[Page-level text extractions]
********
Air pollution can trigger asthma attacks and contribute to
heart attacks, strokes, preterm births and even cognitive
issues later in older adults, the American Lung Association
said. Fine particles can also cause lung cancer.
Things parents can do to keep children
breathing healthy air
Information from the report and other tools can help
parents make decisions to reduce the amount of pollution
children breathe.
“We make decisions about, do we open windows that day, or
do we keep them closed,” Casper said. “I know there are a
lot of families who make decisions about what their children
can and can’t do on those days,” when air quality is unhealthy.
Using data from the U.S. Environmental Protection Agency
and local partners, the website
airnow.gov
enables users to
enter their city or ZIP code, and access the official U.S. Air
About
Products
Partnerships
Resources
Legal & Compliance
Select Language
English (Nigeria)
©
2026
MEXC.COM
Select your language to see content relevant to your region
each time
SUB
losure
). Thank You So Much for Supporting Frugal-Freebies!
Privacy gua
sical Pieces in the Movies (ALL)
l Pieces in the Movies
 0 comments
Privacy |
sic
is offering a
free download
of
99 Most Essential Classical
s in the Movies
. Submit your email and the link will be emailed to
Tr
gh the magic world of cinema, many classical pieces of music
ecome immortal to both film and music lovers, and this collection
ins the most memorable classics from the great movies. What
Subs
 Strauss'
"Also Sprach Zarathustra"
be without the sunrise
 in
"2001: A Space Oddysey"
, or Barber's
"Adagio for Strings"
********
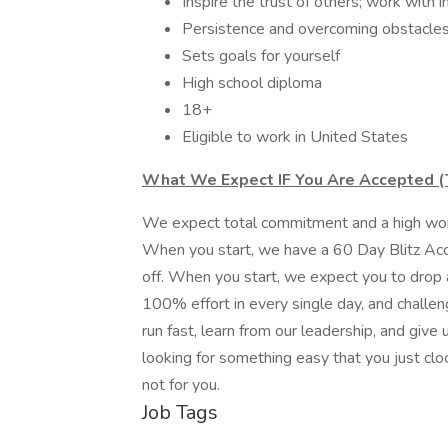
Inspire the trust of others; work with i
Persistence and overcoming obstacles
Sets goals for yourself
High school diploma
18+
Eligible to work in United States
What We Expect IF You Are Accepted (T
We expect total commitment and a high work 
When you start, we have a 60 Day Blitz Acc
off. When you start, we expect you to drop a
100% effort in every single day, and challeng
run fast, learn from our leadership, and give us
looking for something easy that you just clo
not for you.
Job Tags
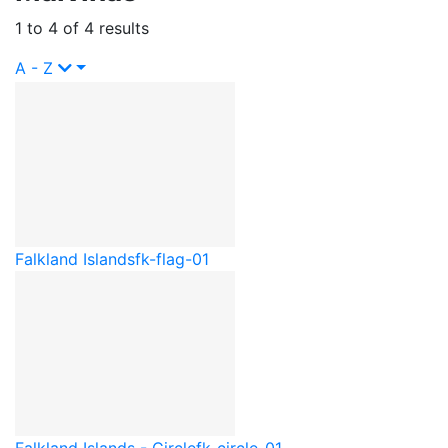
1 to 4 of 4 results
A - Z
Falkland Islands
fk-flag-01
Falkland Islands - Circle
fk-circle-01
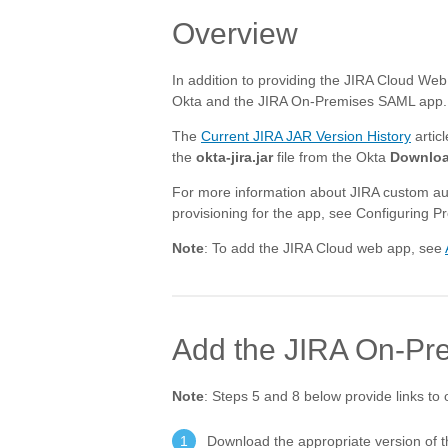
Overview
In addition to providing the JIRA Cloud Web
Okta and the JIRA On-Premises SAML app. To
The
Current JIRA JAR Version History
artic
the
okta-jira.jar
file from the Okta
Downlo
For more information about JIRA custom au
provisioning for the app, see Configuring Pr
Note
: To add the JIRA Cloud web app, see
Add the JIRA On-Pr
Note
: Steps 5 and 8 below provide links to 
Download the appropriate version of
********
> _Required action_: Can you transcribe, word for word, the lines above from the line with "Air pollution can" to the line with "and local partners, the website", including both of those lines?

> _Solution to this exercise_:
Air pollution can trigger asthma attacks and contribute to
heart attacks, strokes, preterm births and even cognitive
issues later in older adults, the American Lung Association
said. Fine particles can also cause lung cancer.
Things parents can do to keep children
breathing healthy air
Information from the report and other tools can help
parents make decisions to reduce the amount of pollution
children breathe.
“We make decisions about, do we open windows that day, or
do we keep them closed,” Casper said. “I know there are a
lot of families who make decisions about what their children
can and can’t do on those days,” when air quality is unhealthy.
Using data from the U.S. Environmental Protection Agency
and local partners, the website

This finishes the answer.